After being released from imprisonment due to lack of evidence and intervention of her parents, Anastasia joined the RSDLP and worked as a party propagandist in Hadiach, Konotop and Kyiv. She was also active as an editor and translator. Anastasia remained under police supervision, and her living quarters were subject to numerous searches, which, along with poor conditions she had survived in prison, contributed to the weakening of her health. In October 1907, due to a fabricated report to the police, Anastasia was arrested for a second time and put under house arrest after being released on bail thanks to the intervention of her father. By that time, she was pregnant and suffered from tuberculosis. Her civil partner remained under arrest awaiting trial, and Anastasia herself was threatened with katorga in case of conviction. Despite this, during 1908 she published translations of seven literary works.

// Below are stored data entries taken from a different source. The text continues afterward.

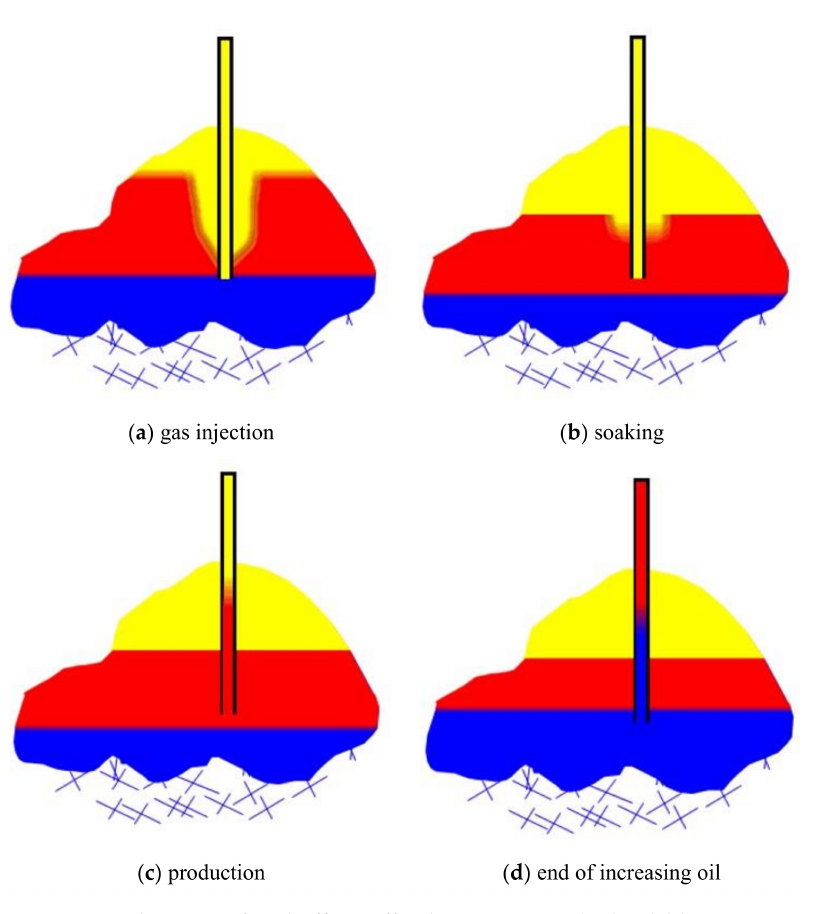
Figure 2. Mechanisms of N 2 huff-n-puff in karst reservoir (red: oil; blue: water; yellow: gas).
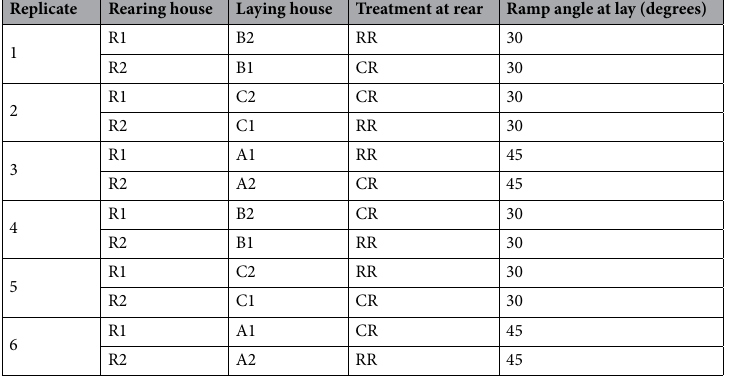
Table 5. Experimental design for each ramp reared and control reared flock for the 6 replicates. There were two rearing sheds used, Rear1 (R1) and Rear2 (R2), with 6 different laying sheds named A1, A2, B1, B2, C1 and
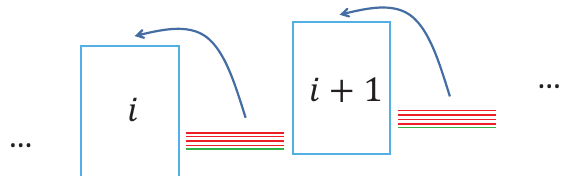
Figure 7: The fusion strategy of dealing with 3D data and 2D image data captured at the different frequencies. The blue rectangles denotes the CCD images, and the green and red vertical lines indicate the 3D profiles. The i and i + 1 represent the image indexes. The green lines mean that the CCD camera and 3D camera exposure at the same time.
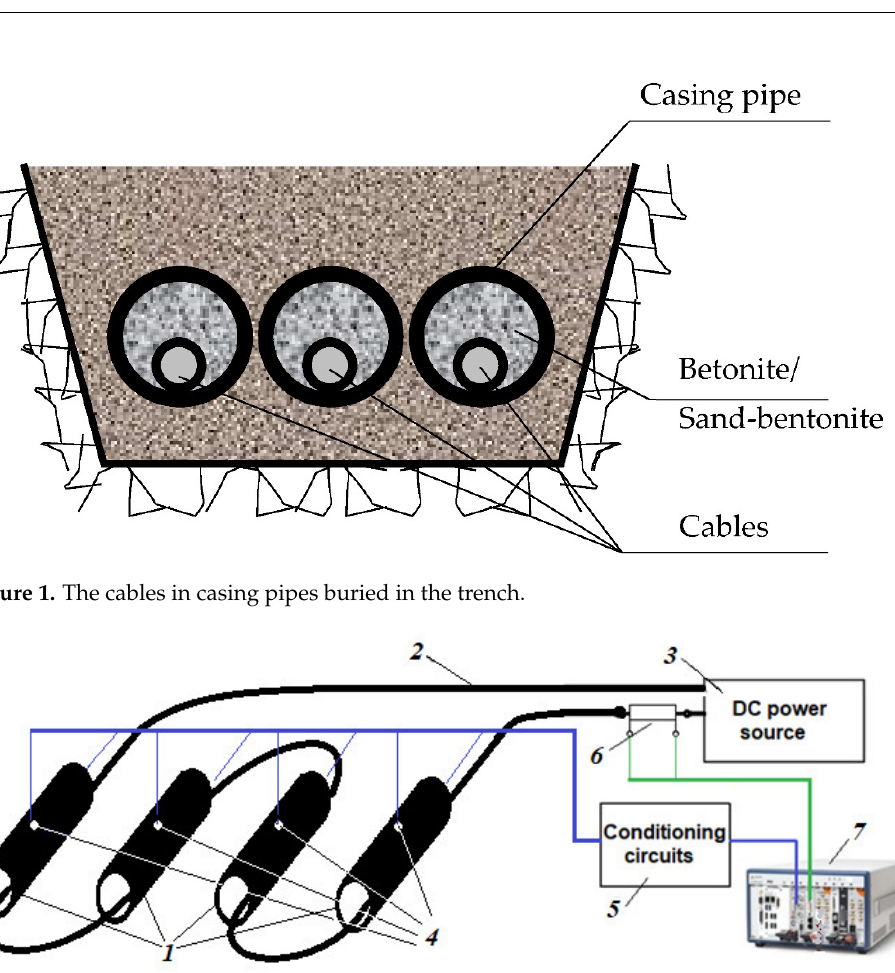
Figure 2. The main elements of the test stand: ( 1 )—a set of casing pipes; ( 2 )—a copper cable; ( 3 )—a set of current power supplies; ( 4 )—miniature hermetic thermistor sensors; ( 5 )—signal conditioning circuits; ( 6 )—shunt; ( 7 )—PXI measurement system.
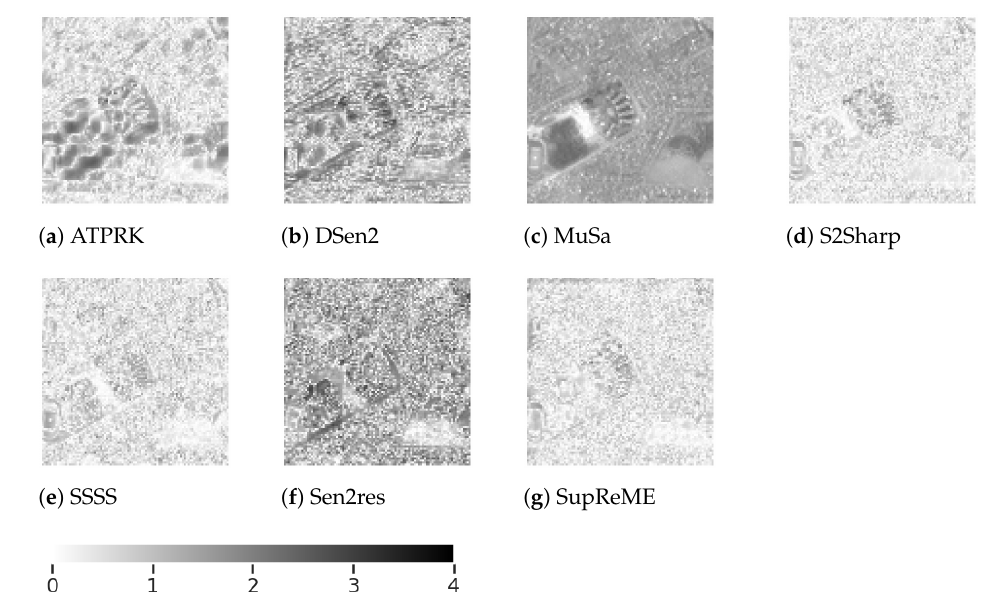
Figure 7. Absolute error map of Escondido crop, band B9, on log scale. Lower values are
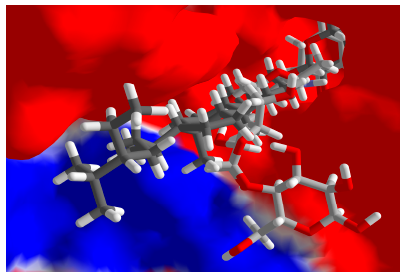
Figure 3. Lowest-energy docked pose of daucosterol (dark grey stick figure) with human maltase-glucoamylase (PDB 3TOP), showing the electrostatic surface of the binding site. The co-crystallized ligand, α -acarbose, is shown as a light grey stick figure.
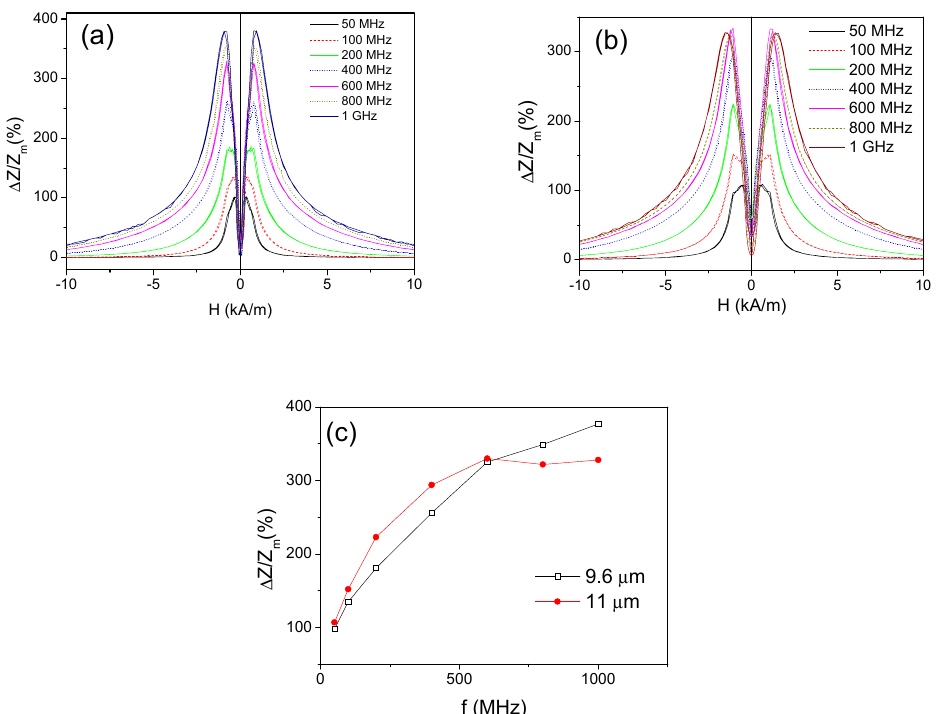
Figure 4. ∆ Z / Z ( H ) dependencies measured in as-prepared Fe 3.6 Co 71.3 Ni 0.2 B 13.4 Si 10.4 C 0.9 Mo 0.2 with d = 9.6 µ m ( a ) and 11 µ m ( b ) microwires and ∆ Z / Z m ( f ) dependence for both microwires ( c ).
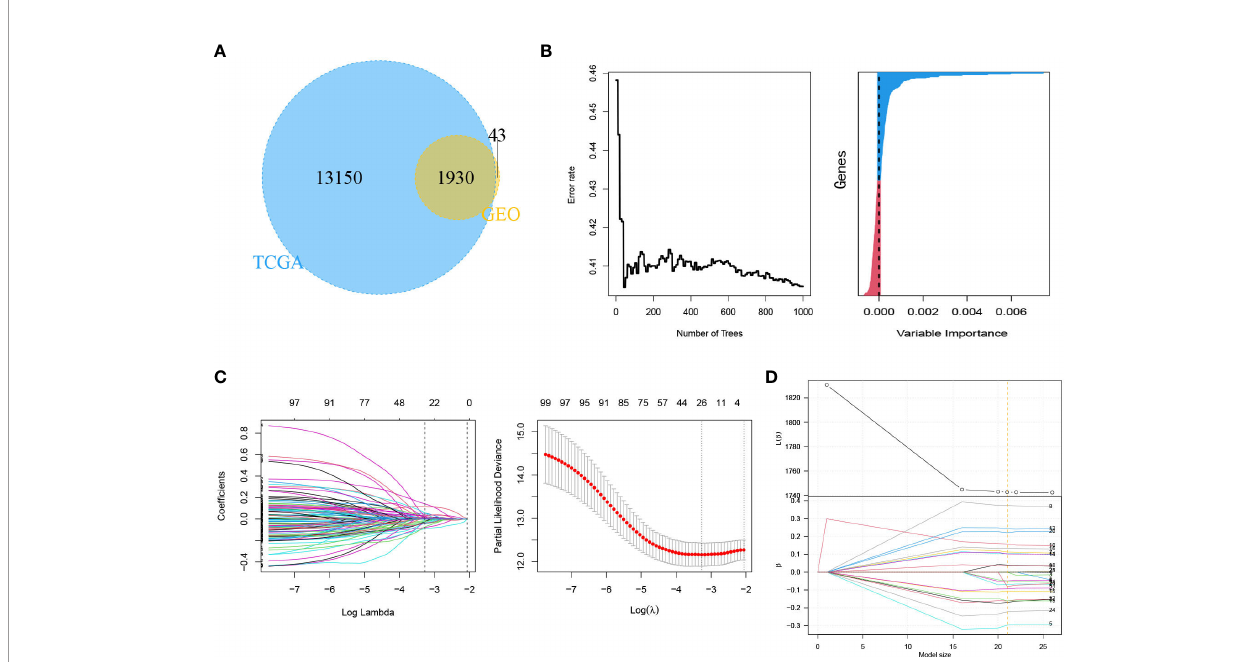
FIGURE 7 | Identi fi cation of genes in lncRNA model. (A) Venn plot of 1930 lncRNAs related to m 6 A. (B) Random survival forest analysis. (C) LASSO shrinking path diagram. (D) The coef fi cient pro fi le plot of the coef fi cient and loss paths for best subset selection.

On 19 April 1908 Anastasia gave birth to a boy; her condition worsened soon thereafter, and she suffered from fever and hallucinations. Anastasia Hrinchenko died on 1 October 1908, reportedly from a heart ailment. Her recently born son died shortly thereafter in February 1909, and was soon followed by her father, who had been greatly affected by the double loss in his family.

==Literary works==
Anastasia Hrinchenko became known as an author of lyrical poems, fables, short stories and critical articles. In 1907 she published a scientific article titled The Idea of Federalism among the Decembrists. She also created Ukrainian translations of works by Olive Schreiner, Mark Twain, Hermann Sudermann, Georg Brandes, Anatole France and Henrik Ibsen.